An ankle-foot orthosis is an orthosis or brace that surrounds the ankle and at least part of the foot. AFOs are externally applied and intended to control position and motion of the ankle, compensate for weakness, or correct deformities. This type of orthosis is believed to cause chronic joint weakness if over or improperly worn. They control the ankle directly, and can be designed to control the knee joint indirectly as well.
AFOs are commonly used in the treatment of disorders affecting muscle function such as stroke, spinal cord injury, muscular dystrophy, cerebral palsy, polio, multiple sclerosis and peripheral neuropathy.
AFOs can be used to support wasted limbs, or to position a limb with contracted muscles into a more normal position. They are also used to immobilize the ankle and lower leg in the presence of arthritis or fracture, and to correct foot drop; an AFO is also known as a foot-drop brace.
A knee-ankle-foot orthosis (KAFO) is an orthosis that encumbers the knee, ankle and foot. Motion at all three of these lower limb areas is affected by a KAFO and can include stopping motion, limiting motion, or assisting motion in any or all of the 3 planes of motion in a human joint: sagittal, coronal, and axial.

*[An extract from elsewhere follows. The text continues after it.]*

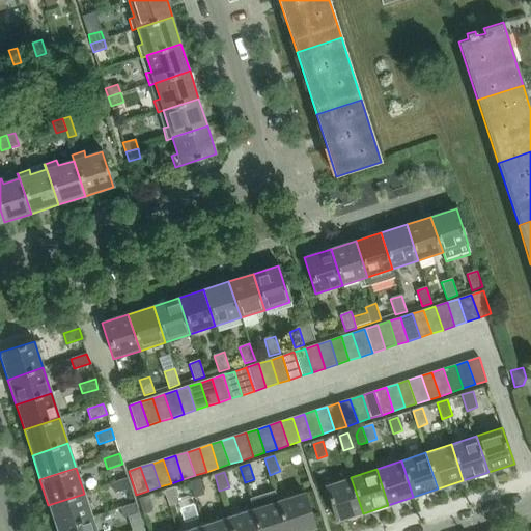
[(337,522),(363,513),(351,477),(325,485),(337,522)]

Mechanical hinges, as well as electrically controlled hinges have been used. Various materials for fabrication of a KAFO include but are not limited to metals, plastics, fabrics, and leather.
Conditions that might benefit from the use of a KAFO include paralysis, joint laxity or arthritis, fracture, and others. Although not as widely used as knee orthoses, KAFOs can make a real difference in the life of a paralyzed person, helping them to walk therapeutically or, in the case of polio patients on a community level.

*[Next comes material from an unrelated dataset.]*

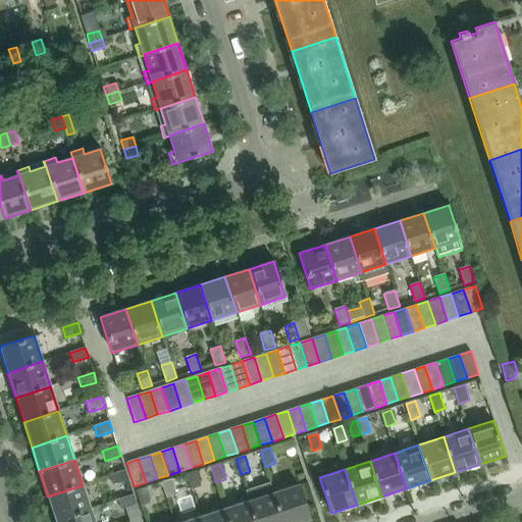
[(110,475),(113,485),(128,480),(125,471),(110,475)]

These devices are expensive and require maintenance. Some research is being done to enhance the design, even NASA helped spearhead the development of a special knee joint for KAFOs
A knee orthosis (KO) or knee brace is a brace that extends above and below the knee joint and is generally worn to support or align the knee. In the case of diseases causing neurological or muscular impairment of muscles surrounding the knee, a KO can prevent flexion or extension instability of the knee.

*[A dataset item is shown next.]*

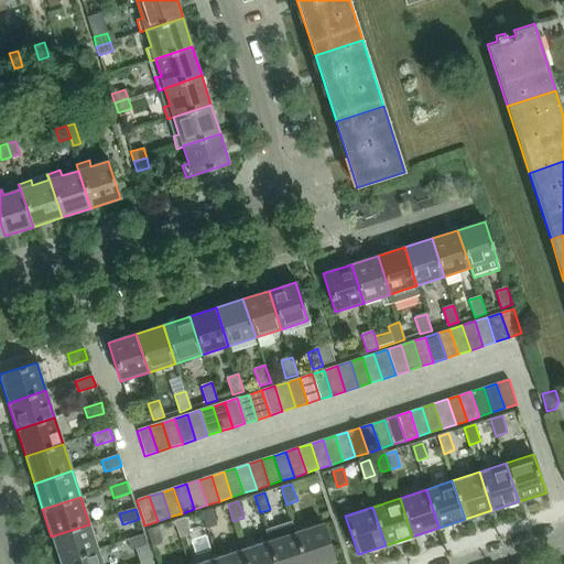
[(217,525),(212,510),(202,512),(206,529),(217,525)]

In the case of conditions affecting the ligaments or cartilage of the knee, a KO can provide stabilization to the knee by replacing the function of these injured or damaged parts.
For instance, knee braces can be used to relieve pressure from the part of the knee joint affected by diseases such as arthritis or osteoarthritis by realigning the knee joint into valgus or varus. In this way a KO may help reduce osteoarthritis pain.
However, a knee brace is not meant to treat an injury or disease on its own, but is used as a component of treatment along with drugs, physical therapy and possibly surgery. When used properly, a knee brace may help an individual to stay active by enhancing the position and movement of the knee or reducing pain.
Scoliosis or Spinal Orthoses, a condition describing an abnormal curvature of the spine, may in certain cases be treated with spinal orthoses, such as the Milwaukee brace, the Boston brace, and Charleston bending brace.
As this condition develops most commonly in adolescent females who are undergoing their pubertal growth spurt, compliance with wearing is these orthoses is hampered by the concern these individuals have about changes in appearance and restriction caused by wearing these orthoses.
There are a number of spinal orthotic designs common to assist individuals with pathologies of the neck and back.
A thoracolumbar spinal orthosis (TLSO) is a plastic body jacket to immobilize the thoracolumbar spine, although that term describes any type of orthosis that encumbers the trunk, ranging from soft corsets to metal braces to strap and pad designs that affect pathologies ranging from back pain to scoliosis to fracture.